One of the strongest men to ever have lived.  Still holds the record for the bent press and two-hands anyhow.  Don't know what those lifts are?  Google them.  Want to know how he died?  He was supporting a bridge that had cars on top of it.  The bridge failed and collapsed on top of him.  Pretty awesome way to go.

John L. Sullivan

When you invoke the image of a bare-knuckle boxer you think of John L. Sullivan.  He was one of the greatest pugilists of all time.  And boy did he like to drink.  He was the first American athlete to earn over a million dollars and died with $10 to his name.  Like a boss.

Tom Selleck

Since the 1980’s Webster’s Dictionary has had a picture of Tom Selleck a la Hawaii Five-O in place of the definition of the word moustache.  No words are needed.  Only Tom Selleck’s sweet sweet ‘stache.

Hulk Hogan


If you grew up in America in the 80’s you wanted to be just like Hulk Hogan.  I still remember being amazed when my first grade teacher Mrs.
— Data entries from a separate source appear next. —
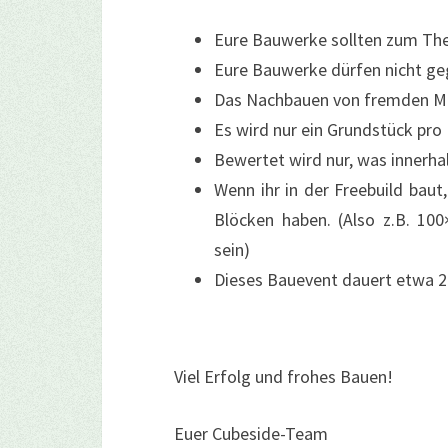
Eure Bauwerke sollten zum Th
Eure Bauwerke dürfen nicht ge
Das Nachbauen von fremden Mi
Es wird nur ein Grundstück pro
Bewertet wird nur, was innerha
Wenn ihr in der Freebuild bau
Blöcken haben. (Also z.B. 10
sein)
Dieses Bauevent dauert etwa 
Viel Erfolg und frohes Bauen!
Euer Cubeside-Team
Hunt said that we all had the same muscles as Hulk Hogan, his were just bigger.  After the tank top had been ripped off and the bandanna lost all he had was his famous handlebar moustache to beat the likes of the Iron Sheik and Andre the Giant.  The only question that remains is, “What you gonna do when this sweet handle bar moustache runs wild on you brother!?”

There you have it.  Five awesome examples of manliness to motivate you to grow a sweet moustache.  If everyone does their part we can take back the moustache and cast off the negative connotations.  Will you do your part?